DIRECTIONS FOR THIS TASK =
In the mailing-list thread below about adding ENCODE motifs to MotifDb, what promoter bounds does the workflow's "Sequence Search" section give?

DOCUMENT PASSAGE =
[Bioc-devel] ¿A useful addition to MotifDb package?
Hi Steve, Paul,
On 10/09/2012 09:03 AM, Steve Lianoglou wrote:
Hi Paul, On Tue, Oct 9, 2012 at 11:29 AM, Paul Shannon <pshannon at fhcrc.org> wrote:
Hi Steve, Very timely, very helpful! Just yesterday I proposed to Martin, as a taks for the coming sprint: 4) Add the new TF PWMs from ENCODE into MotifDb I had not yet gotten as far as locating the data at ebi. Thanks! If you care to take a look, perhaps comment, this Bioc workflow became visible yesterday, but has not yet been generally announced: http://www.bioconductor.org/help/workflows/gene-regulation-tfbs/
Interesting. I'll have to take a closer look at it later. I (really) quickly skimmed the first 1/4th of it -- here is a rather minor comment: Under the "Sequence Search" section, the numbers for "loosely" defining the promoter bounds is 1k-3k up and 100-300 downstream from the TSS. I think these numbers aren't too controversial if you're talking about yeast (which the workflow seems to be about), but it might not hurt to specify that these numbers may not be appropriate in all contexts -- as another point of ref, the paper I linked to uses 5k up/down stream from the TSS for "proximal regulatory regions" of genes
So I wonder if it would not be better to not provide default values for the 'upstream' and 'downstream' arguments of the promoters() extractor. Whatever we do, getPromoterSeq() and promoters() should probably do the same (default values of 2000 and 200 for promoters(), no default values for getPromoterSeq()). Thanks, H.

DATA RECORDS =

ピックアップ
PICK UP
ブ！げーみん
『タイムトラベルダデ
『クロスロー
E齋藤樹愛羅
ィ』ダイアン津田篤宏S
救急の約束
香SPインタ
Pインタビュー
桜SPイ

* * *

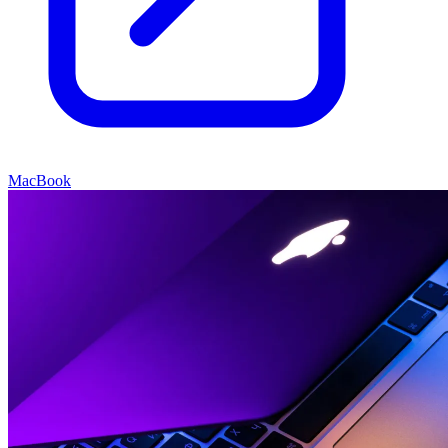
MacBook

--

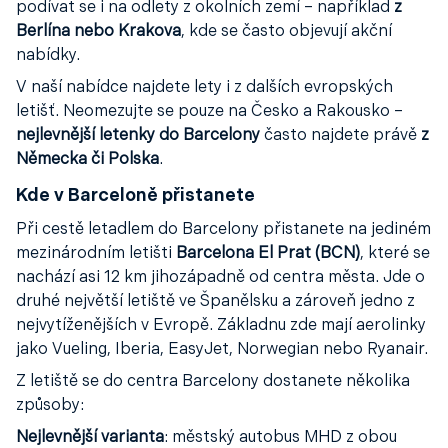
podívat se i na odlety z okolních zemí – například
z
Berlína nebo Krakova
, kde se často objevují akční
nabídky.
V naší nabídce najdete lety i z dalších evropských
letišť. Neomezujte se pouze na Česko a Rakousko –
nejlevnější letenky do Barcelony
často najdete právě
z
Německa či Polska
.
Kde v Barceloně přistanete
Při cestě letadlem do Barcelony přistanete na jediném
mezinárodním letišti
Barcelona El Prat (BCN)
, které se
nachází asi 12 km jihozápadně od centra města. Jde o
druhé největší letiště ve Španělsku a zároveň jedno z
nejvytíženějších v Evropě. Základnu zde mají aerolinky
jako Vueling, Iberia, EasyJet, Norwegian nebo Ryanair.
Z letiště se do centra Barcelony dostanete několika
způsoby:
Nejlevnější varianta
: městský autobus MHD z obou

SOLUTION FOR THIS PROBLEM =
1k–3k upstream and 100–300 downstream from the TSS.